Data venia, discordo da opinião do eminente jurista e meu prefaciador. Contudo, o faço dentro do debate intelectual. Jamais tal coisa justificaria um processo. O ex-ministro da corte suprema, Marco Aurélio Mello, há de concordar comigo: não estamos mais, no seu dizer, em “tempos estranhos”, e sim em “tempos muito, muito estranhos”, onde até Ruy Barbosa foi descartado…

Por falar em STF, o ministro Alexandre de Moraes, sempre tratado com muita urbanidade quando referido pelo doutor Ives Gandra, não o respondeu com a mesma cortesia. Ao contrário, disparou contra ele uma indireta: “É sempre bom repetir: o artigo 142 não tem absolutamente nada a ver com o poder moderador, e os juristas que assim escrevem não são juristas, são golpistas”. Engraçado, porque o ministro Dias Toffoli tem uma tese sobre o Supremo ser o Poder Moderador e não lembro do seu colega de toga tê-lo chamado de golpista.

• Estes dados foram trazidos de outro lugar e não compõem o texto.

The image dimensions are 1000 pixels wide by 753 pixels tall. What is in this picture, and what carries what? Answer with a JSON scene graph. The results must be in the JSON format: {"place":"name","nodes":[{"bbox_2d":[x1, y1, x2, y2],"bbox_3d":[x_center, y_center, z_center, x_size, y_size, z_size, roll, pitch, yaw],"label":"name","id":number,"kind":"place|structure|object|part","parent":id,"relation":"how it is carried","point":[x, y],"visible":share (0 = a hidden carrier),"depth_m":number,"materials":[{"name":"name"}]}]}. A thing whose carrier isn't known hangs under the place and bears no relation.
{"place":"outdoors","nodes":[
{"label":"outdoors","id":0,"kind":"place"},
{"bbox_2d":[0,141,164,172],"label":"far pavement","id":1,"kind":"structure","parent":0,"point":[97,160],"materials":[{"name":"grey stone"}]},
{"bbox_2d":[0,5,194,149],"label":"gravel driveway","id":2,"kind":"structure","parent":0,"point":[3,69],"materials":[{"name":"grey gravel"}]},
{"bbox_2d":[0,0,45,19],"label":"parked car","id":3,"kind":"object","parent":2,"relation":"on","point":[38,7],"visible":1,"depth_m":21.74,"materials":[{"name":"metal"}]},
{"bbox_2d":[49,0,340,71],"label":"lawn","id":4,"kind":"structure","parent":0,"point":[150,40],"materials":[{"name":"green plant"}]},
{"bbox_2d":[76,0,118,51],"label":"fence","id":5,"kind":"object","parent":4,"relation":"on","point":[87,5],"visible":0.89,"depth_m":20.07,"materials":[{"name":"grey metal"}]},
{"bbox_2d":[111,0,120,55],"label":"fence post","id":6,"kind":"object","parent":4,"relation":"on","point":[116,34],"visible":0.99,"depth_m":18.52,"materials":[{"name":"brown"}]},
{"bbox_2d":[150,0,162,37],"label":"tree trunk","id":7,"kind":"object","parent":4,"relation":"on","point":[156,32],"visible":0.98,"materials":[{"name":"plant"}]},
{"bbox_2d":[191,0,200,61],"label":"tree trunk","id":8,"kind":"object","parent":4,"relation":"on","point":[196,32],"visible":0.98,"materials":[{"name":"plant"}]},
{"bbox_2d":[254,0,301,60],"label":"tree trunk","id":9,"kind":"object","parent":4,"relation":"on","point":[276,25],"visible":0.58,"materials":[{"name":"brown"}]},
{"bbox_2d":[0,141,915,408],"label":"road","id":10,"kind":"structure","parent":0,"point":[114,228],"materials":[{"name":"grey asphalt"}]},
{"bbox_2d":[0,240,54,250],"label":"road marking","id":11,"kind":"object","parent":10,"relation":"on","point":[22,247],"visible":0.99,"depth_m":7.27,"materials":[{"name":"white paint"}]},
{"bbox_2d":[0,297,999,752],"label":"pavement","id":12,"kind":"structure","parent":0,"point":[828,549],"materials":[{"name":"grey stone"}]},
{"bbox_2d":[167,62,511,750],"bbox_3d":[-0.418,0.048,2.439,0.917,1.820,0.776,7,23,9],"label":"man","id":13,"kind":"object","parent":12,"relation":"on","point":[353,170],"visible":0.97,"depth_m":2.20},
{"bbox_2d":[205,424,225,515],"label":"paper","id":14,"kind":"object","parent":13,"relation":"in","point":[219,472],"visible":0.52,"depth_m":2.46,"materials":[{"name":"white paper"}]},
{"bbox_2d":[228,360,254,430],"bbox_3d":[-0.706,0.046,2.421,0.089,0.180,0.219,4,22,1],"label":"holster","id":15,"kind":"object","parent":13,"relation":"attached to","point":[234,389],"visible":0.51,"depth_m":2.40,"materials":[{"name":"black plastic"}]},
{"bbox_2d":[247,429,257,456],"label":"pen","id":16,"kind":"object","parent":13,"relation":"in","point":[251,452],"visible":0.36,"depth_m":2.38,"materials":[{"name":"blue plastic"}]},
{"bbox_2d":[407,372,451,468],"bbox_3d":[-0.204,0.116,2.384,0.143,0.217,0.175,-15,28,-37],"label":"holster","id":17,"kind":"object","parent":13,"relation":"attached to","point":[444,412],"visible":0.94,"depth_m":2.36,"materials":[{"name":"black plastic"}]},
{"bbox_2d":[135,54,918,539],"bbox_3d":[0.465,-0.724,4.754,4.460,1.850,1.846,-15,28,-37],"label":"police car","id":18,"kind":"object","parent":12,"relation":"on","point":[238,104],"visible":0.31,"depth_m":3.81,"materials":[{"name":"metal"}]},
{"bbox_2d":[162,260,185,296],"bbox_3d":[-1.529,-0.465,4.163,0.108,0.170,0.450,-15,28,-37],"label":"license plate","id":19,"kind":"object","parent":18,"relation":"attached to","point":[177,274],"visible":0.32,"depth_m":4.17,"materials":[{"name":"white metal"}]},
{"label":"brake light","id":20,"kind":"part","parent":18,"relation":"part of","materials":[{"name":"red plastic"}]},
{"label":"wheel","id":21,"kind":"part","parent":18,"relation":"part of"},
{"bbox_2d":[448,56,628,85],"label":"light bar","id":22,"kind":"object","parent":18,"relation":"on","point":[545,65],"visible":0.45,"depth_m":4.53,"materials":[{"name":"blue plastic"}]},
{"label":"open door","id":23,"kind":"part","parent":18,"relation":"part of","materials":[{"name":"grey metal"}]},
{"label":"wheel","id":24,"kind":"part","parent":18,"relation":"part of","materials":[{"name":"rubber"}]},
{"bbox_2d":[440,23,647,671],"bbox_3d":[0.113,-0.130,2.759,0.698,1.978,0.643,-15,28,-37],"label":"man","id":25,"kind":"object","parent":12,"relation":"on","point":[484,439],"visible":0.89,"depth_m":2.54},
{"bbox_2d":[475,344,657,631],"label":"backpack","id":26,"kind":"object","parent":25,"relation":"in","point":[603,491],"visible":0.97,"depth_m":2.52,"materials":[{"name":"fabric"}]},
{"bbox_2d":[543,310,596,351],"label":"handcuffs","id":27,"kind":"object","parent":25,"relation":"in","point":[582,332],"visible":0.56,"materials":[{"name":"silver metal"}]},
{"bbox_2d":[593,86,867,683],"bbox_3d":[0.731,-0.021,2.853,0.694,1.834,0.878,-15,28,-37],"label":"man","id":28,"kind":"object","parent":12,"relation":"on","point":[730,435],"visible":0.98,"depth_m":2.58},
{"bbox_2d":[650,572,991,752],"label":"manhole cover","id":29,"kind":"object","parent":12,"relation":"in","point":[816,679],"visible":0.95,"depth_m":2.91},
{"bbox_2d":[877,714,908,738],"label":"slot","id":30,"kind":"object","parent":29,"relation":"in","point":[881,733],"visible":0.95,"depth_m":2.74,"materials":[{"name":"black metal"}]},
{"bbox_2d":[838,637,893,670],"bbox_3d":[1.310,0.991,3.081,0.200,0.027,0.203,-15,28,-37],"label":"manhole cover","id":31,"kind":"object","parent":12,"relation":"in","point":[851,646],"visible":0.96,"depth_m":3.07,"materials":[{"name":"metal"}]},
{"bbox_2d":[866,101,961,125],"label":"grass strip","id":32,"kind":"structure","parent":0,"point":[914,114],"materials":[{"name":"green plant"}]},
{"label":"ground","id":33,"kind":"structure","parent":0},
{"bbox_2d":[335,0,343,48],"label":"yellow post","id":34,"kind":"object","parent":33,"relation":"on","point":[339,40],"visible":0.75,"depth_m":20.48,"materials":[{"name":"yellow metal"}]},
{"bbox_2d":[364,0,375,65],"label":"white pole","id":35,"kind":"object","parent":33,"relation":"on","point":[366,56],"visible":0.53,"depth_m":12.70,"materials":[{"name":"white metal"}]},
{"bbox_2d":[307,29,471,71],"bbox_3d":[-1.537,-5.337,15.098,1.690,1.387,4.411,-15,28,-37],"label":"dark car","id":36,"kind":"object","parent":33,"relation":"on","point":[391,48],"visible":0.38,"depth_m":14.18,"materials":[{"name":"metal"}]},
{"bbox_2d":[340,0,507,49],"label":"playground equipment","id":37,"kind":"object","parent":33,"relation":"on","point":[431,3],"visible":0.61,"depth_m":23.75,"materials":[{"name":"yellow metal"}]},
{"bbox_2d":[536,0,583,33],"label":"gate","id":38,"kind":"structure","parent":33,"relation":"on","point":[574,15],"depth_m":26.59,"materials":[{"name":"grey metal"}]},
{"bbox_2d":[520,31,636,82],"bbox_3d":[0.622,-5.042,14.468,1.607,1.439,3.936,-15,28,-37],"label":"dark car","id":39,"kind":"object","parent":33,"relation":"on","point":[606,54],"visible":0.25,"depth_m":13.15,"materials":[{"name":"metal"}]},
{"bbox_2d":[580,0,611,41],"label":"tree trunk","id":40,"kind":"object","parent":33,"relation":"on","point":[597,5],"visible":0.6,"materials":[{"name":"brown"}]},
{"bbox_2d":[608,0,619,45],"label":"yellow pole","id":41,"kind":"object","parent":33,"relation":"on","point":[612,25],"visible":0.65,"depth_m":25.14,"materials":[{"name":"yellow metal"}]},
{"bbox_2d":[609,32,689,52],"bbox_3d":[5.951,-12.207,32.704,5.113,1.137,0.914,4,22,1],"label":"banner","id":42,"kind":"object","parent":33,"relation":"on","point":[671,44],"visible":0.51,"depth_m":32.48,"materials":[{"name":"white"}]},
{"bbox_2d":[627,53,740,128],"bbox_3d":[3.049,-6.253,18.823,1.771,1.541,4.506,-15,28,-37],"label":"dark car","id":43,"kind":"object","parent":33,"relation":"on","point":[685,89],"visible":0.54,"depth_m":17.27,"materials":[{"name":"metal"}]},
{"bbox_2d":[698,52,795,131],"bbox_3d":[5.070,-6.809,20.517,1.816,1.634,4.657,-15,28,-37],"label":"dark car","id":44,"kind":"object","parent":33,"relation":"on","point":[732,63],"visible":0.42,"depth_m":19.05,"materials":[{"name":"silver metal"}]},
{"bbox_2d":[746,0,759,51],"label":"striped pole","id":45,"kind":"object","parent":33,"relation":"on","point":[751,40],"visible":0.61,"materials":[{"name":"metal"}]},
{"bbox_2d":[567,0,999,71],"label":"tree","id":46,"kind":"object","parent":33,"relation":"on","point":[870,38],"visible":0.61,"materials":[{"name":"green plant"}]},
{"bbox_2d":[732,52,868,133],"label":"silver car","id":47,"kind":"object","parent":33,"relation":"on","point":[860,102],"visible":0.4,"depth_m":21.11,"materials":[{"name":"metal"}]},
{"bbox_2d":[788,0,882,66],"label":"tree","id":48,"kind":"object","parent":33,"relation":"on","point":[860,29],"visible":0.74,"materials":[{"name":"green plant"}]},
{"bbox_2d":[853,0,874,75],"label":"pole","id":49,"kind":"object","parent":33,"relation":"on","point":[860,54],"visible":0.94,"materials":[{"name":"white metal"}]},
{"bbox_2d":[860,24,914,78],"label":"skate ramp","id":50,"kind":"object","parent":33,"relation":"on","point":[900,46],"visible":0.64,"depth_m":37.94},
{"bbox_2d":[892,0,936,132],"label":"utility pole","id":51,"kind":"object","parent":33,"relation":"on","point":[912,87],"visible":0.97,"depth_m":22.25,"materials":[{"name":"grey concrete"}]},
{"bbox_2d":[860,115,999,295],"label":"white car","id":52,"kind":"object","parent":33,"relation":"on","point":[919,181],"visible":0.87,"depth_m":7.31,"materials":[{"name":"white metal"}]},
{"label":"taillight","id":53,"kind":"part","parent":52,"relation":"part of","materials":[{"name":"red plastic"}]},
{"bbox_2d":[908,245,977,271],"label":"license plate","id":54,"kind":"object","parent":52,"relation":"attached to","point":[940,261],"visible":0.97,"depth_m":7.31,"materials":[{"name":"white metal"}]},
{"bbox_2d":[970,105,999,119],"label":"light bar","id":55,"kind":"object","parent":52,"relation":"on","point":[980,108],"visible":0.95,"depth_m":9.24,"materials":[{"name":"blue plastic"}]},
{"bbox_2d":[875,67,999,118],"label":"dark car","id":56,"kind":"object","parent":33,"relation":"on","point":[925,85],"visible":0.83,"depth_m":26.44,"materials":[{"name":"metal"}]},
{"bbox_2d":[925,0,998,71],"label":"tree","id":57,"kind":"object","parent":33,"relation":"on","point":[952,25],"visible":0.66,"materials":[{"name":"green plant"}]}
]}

Em meu livro “Princípios de Direito e Política da Monarquia”, editado pela prestigiosa Resistência Cultural (pode ser adquirido nas plataformas digitais) eu comento como, desde a deposição de D. Pedro II, que o Poder Moderador é disputado pelo Executivo, pelo STF e pelas forças armadas. Trata-se de um debate da república brasileira, que inclusive foi recentemente pronunciado pelo tribunal que deveria guardar a Constituição e seus valores.

Por fim, quero afirmar, categoricamente, que não se pode achar que hermenêutica jurídica é golpe de estado. A se entender pelo contrário, o próprio Ruy Barbosa correria, hoje, risco de prisão. Que tempos muito estranhos esses que atravessamos!